EDITOR.ID, Jakarta,- Kejutan dibuat Presiden Joko Widodo saat mendapuk anak muda Nadiem Anwar Makarim menjadi Menteri Pendidikan dan Kebudayaan. Bayangkan usianya baru 35 tahun. Namun ia harus mengelola ribuan aparat sipil negara (ASN) di jajaran kementrian, mengembangkan kemajuan bagi 300 ribu sekolah dan 50 juta siswa.
Pilihan Joko Widodo tidak meleset.
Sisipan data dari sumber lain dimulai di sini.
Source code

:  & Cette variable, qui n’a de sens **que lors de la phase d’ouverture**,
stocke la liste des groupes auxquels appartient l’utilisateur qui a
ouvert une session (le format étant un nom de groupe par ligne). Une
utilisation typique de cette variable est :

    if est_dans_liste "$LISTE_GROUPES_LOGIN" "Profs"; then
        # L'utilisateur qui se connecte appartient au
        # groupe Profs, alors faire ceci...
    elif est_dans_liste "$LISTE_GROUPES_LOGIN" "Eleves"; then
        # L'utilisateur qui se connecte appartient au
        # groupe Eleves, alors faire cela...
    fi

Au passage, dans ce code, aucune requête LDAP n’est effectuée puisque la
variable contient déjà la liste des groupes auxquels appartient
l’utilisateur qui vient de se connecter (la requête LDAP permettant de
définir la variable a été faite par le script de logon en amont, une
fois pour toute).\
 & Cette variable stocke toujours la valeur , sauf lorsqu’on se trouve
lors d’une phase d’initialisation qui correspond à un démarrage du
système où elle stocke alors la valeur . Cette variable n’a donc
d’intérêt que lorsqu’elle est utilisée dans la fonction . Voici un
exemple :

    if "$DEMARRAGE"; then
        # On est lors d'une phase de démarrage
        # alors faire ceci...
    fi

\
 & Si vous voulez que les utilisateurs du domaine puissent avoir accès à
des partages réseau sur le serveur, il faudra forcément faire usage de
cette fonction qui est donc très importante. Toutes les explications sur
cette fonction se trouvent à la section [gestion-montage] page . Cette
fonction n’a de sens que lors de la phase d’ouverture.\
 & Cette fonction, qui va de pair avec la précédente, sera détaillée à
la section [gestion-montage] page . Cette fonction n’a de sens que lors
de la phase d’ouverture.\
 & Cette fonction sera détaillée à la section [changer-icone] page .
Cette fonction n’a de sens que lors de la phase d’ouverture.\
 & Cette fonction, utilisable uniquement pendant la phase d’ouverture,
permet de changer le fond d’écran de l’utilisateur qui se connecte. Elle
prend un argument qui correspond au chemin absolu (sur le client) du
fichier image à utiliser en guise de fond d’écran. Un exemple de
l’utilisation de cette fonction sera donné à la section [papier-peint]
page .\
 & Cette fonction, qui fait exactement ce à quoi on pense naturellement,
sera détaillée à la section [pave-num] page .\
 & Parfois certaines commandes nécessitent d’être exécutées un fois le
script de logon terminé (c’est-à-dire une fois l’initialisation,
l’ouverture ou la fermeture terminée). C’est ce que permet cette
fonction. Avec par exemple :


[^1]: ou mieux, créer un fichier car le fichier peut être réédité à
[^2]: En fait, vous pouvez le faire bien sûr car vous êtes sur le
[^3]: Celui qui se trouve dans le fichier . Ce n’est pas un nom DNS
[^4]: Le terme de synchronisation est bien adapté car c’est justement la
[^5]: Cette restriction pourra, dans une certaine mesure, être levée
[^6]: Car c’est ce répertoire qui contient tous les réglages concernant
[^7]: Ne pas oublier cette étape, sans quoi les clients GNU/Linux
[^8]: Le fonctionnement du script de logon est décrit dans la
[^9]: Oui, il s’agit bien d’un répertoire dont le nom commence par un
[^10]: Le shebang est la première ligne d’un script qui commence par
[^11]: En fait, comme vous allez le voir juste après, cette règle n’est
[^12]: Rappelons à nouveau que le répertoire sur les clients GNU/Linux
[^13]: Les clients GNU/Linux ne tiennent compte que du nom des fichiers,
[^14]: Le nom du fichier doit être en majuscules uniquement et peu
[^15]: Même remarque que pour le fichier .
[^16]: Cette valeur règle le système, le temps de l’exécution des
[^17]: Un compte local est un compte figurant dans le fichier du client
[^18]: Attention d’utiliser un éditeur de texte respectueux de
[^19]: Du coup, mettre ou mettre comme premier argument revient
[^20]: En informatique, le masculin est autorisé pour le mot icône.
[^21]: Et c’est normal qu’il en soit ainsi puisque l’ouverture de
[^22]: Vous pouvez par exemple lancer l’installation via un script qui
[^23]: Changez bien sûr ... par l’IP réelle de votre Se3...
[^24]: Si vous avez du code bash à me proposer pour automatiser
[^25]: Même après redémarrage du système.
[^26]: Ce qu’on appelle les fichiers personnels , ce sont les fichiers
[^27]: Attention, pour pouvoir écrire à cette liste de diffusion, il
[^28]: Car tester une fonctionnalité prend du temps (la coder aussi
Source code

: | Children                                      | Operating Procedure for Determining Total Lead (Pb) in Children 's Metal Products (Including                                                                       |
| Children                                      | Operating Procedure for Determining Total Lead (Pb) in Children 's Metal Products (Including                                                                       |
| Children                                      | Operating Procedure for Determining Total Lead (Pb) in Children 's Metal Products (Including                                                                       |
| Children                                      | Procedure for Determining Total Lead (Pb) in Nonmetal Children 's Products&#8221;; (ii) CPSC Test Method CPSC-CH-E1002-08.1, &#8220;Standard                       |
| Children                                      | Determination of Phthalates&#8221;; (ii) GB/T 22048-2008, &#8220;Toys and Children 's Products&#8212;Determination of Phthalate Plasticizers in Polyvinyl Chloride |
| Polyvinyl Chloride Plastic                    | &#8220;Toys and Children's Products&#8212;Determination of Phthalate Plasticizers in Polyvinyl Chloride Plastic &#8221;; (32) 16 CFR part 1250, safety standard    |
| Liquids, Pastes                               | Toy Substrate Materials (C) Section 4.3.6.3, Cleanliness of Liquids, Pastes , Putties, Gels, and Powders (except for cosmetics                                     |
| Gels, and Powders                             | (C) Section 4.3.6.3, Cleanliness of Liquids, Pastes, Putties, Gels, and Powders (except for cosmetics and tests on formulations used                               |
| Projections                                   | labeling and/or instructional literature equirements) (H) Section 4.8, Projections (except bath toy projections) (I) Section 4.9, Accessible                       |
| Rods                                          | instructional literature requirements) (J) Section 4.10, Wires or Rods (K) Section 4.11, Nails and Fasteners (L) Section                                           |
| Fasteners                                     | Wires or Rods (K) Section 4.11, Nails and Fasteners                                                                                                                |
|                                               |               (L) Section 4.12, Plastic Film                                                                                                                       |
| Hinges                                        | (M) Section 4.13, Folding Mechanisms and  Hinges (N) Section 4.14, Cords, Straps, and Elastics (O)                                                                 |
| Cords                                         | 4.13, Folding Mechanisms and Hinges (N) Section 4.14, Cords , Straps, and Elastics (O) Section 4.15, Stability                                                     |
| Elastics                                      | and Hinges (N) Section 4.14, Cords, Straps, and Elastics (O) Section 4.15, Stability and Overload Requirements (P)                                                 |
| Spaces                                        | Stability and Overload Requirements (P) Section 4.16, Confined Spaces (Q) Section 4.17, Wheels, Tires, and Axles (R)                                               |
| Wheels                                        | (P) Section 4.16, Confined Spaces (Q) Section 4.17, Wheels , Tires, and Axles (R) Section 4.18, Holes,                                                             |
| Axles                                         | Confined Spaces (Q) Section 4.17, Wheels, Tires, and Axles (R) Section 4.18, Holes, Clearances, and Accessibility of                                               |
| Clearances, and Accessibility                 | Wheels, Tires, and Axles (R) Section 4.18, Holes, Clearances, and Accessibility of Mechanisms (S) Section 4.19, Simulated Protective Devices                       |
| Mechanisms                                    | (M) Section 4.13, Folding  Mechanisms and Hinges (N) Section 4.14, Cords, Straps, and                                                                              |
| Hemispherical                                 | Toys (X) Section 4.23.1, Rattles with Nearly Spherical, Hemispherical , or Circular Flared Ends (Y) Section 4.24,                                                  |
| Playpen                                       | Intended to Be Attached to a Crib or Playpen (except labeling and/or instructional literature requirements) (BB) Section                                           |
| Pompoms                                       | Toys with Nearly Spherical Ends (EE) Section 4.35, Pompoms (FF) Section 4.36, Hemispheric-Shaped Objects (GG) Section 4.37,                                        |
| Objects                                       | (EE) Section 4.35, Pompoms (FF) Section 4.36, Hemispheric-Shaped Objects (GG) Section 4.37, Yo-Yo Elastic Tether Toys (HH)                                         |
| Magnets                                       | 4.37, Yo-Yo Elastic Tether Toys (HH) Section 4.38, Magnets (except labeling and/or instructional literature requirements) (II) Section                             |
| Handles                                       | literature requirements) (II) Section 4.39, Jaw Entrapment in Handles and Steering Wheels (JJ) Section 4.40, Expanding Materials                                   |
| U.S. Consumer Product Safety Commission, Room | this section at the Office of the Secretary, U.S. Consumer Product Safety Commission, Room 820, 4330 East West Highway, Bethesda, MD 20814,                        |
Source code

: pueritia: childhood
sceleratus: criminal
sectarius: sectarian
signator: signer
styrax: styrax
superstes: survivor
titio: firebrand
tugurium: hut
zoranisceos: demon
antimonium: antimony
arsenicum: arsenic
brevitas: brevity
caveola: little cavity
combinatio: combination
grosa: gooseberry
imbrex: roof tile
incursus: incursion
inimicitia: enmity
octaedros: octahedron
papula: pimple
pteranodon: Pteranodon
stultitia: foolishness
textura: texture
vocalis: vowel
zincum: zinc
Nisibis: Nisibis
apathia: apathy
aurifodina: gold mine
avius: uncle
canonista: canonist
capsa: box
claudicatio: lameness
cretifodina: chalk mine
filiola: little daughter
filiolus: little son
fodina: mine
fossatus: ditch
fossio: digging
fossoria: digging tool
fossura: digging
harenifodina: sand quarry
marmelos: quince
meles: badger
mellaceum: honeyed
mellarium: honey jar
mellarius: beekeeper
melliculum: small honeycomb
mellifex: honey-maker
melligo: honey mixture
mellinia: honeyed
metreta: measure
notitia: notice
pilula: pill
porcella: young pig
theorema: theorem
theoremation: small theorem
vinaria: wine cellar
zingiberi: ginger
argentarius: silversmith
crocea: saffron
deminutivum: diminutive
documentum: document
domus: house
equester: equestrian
Sejak awal berkampanye dalam Pilpres kemarin Jokowi berulang kali meneriakkan janji bahwa jika ia memenangi Pilpres maka di pemerintahan lima tahun keduanya, ia akan memprioritaskan pembangunan Sumber Daya Manusia (SDM).
“Nah ini saatnya mengubah mindset selama ini bahwa Kementrian Pendidikan harus dipegang orang yang berlatar belakang akademisi, guru atau pendidik, itu salah besar, kini saatnya posisi Menteri diambil dari “orang luar” agar ia bisa mengubah yang ada di dalam, bukan justru mandek dalam zona nyaman tanpa kemajuan,” kata pengamat sosial, Asri Hadi, MA di Jakarta, Minggu (27/10/2019)
Pilihan Jokowi terhadap Nadiem disebut Asri Hadi sebagai out of the box Presiden Jokowi. “Sesuatu yang diluar kemampuan kita untuk membaca ide beliau,” katanya.
Pernyataan ini disampaikan Asri Hadi menanggapi “gugatan” sebagian kalangan terkait Nadiem Makarim yang tidak memiliki jejak pengalaman sektor pendidikan.
Sementara itu menanggapi pilihannya, Presiden Joko Widodo pun memberikan penjelasan alasan dirinya memilih pendiri Gojek, Nadiem Makarim, sebagai Menteri Pendidikan dan Kebudayaan saat bertemu media di Istana Kepresidenan, Jakarta, Kamis (24/10/2019).
Setidaknya ada 3 alasan Presiden Joko Widodo menjawab pertanyaan banyak pihak yang tak menyangka Nadiem Makarim akan menjadi Mendikbud dalam Kabinet Indonesia Maju.
Pertama, Jokowi menilai Nadiem punya kemampuan manajerial. Meski Nadiem dinilai tak memiliki latar belakang di sektor pendidikan, namun latar belakang Nadiem mendirikan perusahaan rintisan berbasis teknologi Gojek justru menjadi modal tersendiri.
Ia meyakini sosok Nadiem bisa menggunakan keahliannya di bidang teknologi untuk menerapkan standar pendidikan yang sama bagi 300 ribu sekolah dengan 50 juta pelajar yang tersebar di seluruh Indonesia.
“Bayangkan mengelola sekolah, mengelola pelajar, manajemen guru sebanyak itu, dan dituntut oleh sebuah standar yang sama,” jelas Jokowi.
Yang kedua, lanjut Jokowi, Nadiem memiliki penguasaan teknologi.
“Kita diberi peluang setelah ada yang namanya teknologi, yang namanya aplikasi sistem yang bisa membuat loncatan. Sehingga yang dulu dirasa tidak mungkin sekarang mungkin,” ujar dia.